**Exercises to complete**
A - Set down the part of the hexagon-indexed SGE page below that starts with "The barcodes.tsv.gz and" and goes on through "in Rule dge2sdge.".
B - In the hexagon-indexed SGE page below, what tool is named as one that can take the output file as input?

*** Page excerpt

Description: This output consists of an SGE formatted by segmenting pixels into hexagonal units. The size of the hexagons is defined by the user. The format of this SGE conforms to the 10x Genomics standard.

File Naming Convention:

1
2
3
barcodes.tsv.gz
features.tsv.gz
matrix.mtx.gz

File Format:

Warning

The barcodes.tsv.gz and features.tsv.gz in the hexagon-indexed SGE is a bit different from those in the transcript-indexed SGE illustrated in Rule dge2sdge.

  • barcodes.tsv.gz:

    1
    2
    3
    1_0.0_3059096.64_1620124.64_11
    2_0.0_3727394.36_3208789.64_11
    3_0.0_4140308.56_2215259.44_17
    

    • Column 1: hexagon IDs
  • features.tsv.gz:

    1
    2
    3
    ENSMUSG00000029368  Alb     Gene Expression
    ENSMUSG00000002985  Apoe      Gene Expression
    ENSMUSG00000078672  Mup20   Gene Expression
    

    • Column 1: Gene Ensemble ID
    • Column 2: Gene symbol
    • Column 3: Gene info
  • matrix.mtx.gz:

    1
    2
    3
    4
    5
    6
    %%MatrixMarket matrix coordinate integer general
    %
    33951 79179 11120678
    826 1 1
    13 1 1
    3935 1 1
    

    • Header: Initial lines form the header, declaring the matrix's adherence to the Market Matrix (MTX) format, outlining its traits. This may include comments (lines beginning with %) for extra metadata, all marked by a “%”.
    • Dimensions: Following the header, the first line details the matrix dimensions: the count of rows (features), columns (barcodes), and non-zero entries.
    • Data Entries: Post-dimensions, subsequent lines enumerate non-zero entries in seven columns: row index (feature index), column index (barcode index), and five values (expression levels) corresponds to Gene, GeneFull, Spliced, Unspliced, and Ambiguous.

Output Guidelines

The output file can serve as input for tools that require hexagon-indexed SGE in the 10x genomics format, such as Seurat.

******
*** Data excerpts

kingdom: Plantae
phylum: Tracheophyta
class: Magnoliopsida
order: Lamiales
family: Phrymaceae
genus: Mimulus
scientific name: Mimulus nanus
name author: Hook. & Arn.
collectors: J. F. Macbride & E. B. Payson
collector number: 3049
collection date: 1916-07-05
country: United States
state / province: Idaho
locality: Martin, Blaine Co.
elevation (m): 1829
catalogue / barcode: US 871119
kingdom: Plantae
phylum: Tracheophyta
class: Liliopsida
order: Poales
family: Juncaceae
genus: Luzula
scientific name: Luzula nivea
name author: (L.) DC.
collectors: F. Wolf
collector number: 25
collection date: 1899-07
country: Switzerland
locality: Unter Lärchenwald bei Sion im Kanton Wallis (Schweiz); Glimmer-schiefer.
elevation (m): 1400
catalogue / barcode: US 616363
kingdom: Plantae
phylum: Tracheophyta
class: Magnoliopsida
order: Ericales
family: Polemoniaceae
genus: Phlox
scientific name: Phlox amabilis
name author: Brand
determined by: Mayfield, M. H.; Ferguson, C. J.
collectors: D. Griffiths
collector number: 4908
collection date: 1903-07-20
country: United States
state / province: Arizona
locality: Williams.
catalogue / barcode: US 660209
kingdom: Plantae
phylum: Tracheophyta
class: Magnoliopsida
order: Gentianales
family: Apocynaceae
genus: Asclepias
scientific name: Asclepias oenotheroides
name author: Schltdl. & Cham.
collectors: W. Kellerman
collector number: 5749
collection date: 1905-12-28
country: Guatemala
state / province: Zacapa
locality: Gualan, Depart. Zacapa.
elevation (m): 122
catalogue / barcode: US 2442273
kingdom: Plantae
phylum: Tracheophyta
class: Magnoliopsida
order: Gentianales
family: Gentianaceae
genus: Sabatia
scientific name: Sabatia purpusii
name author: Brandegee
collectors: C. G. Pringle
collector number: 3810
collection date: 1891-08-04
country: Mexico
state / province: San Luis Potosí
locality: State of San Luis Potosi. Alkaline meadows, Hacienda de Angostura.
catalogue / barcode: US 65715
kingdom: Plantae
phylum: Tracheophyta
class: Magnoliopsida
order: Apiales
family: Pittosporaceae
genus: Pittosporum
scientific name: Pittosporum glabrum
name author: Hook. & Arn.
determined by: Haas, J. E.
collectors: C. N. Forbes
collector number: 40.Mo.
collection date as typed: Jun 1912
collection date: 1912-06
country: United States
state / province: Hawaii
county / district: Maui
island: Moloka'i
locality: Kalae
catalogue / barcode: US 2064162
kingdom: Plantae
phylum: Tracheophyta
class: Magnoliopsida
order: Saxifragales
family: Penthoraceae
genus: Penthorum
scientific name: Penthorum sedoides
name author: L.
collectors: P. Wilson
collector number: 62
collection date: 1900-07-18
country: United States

******

**Results of the tasks**
A -
The barcodes.tsv.gz and features.tsv.gz in the hexagon-indexed SGE is a bit different from those in the transcript-indexed SGE illustrated in Rule dge2sdge.

B - Seurat.